In turning to the GTA matter, the Ninth Circuit noted that ESS conceded that the GTA game was artistic and, therefore, the Rogers test would apply. ESS argued, however, that the incorporation of the “Pig Pen” into the game had no artistic relevance and that it was explicitly misleading. ESS argued that its claim was distinguishable from that in Mattel in that (1) the game was not “about” the Play Pen in the way the “Barbie Girl” song was “about” the Barbie doll and (2) unlike Barbie, the Play Pen was not a cultural icon.

The Ninth Circuit reasoned that ESS missed the point. Under past cases, courts have held that the use of a trademark with “no artistic relevance to the underlying work whatsoever” does not merit First Amendment protection. The court reasoned “in other words, the level of relevance merely must be above zero. It is true that the game is not `about’ the Play Pen the way that Barbie Girl was about Barbie, but given the low threshold the game must surmount, that fact is hardly dispositive.” The Ninth Circuit also recognized that while the Play Pen has little cultural significance, the same could be said about many East Los Angeles individual establishments. However, its distinctiveness lay in the “look and feel” of the neighborhood and that characterization is relevant to Rockstar’s artistic goal, which was to develop a cartoon-style parody of East Los Angeles. The Ninth Circuit concluded that to include a strip club that is similar in look and feel to the Play Pen did indeed have at least “some artistic relevance.”

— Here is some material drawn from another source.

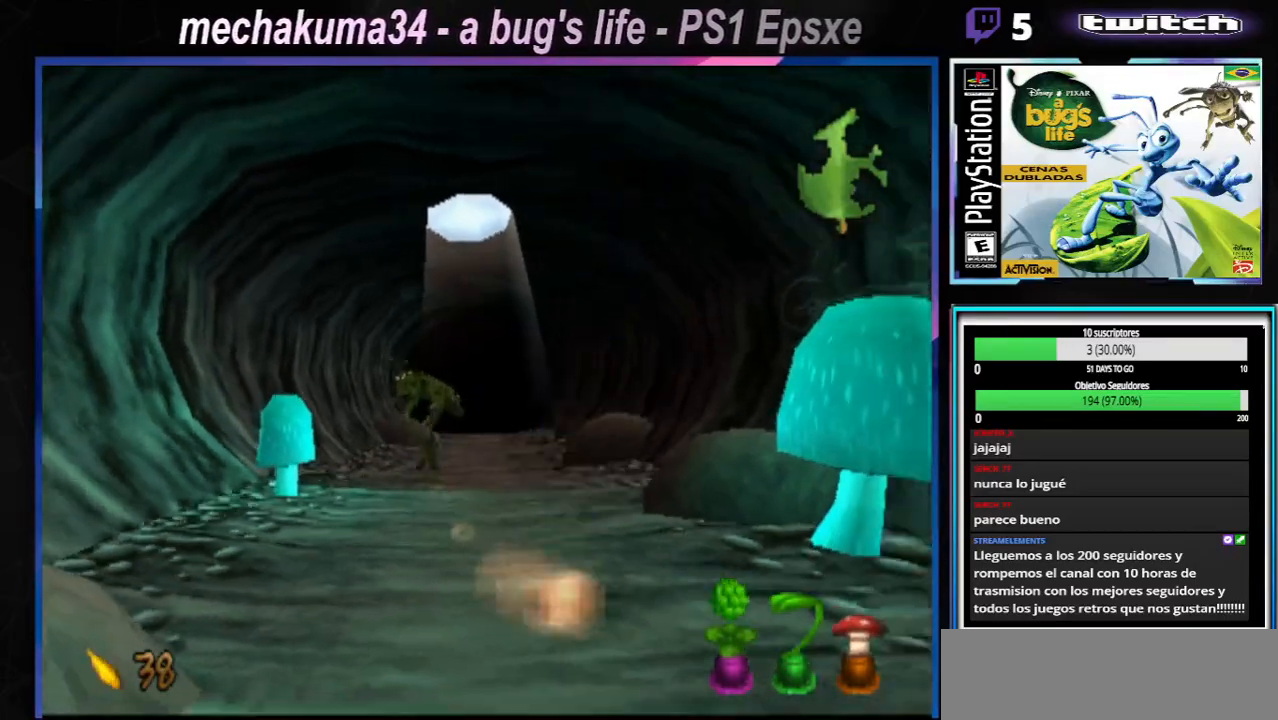
{"buttons": ["X"], "left_stick": "center", "right_stick": "center", "events": [[100, "X", "up"], [167, "X", "down"], [267, "X", "up"], [334, "X", "down"], [417, "X", "up"], [484, "X", "down"]]}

Turning to the second prong, the Ninth Circuit recognized that this prong is directly aimed at the purpose of trademark law, namely, to “avoid confusion in the marketplace by allowing a trademark owner to prevent others from duping consumers into buying a product they mistakenly believe is sponsored by the trademark owner.” The Ninth Circuit held that the only relevant issue was whether GTA would confuse its players into thinking that the Play Pen was somehow behind the Pig Pen or that it sponsors the GTA game. The Ninth Circuit recognized that the mere use of the trademark alone cannot suffice to make it explicitly misleading and that the GTA game was not complimentary to the Play Pen strip club in that video games and strip clubs do not go together “like a horse and carriage.” The Ninth Circuit did not find any evidence that the buying public would “reasonably have believed that ESS produced the video game or, for that matter, that Rockstar operated a strip club.” Furthermore, there was no evidence that a player would be misled into believing that ESS had provided whatever expertise, support or unique strip club knowledge it possesses to the production of GTA.

The Ninth Circuit concluded that Rockstar’s modification of ESS’ trademark was not explicitly misleading and was thus protected by the First Amendment against ESS’ trademark infringement claim. Since the First Amendment defense applied equally to all of ESS’s state claims, the Ninth Circuit held that the district court had properly dismissed the entire case against Rockstar.

Given the Ninth Circuit’s ruling in the ESS case, defendants in trademark infringement cases should keep in mind whether First Amendment protections can provide an affirmative defense to the plaintiff’s claims.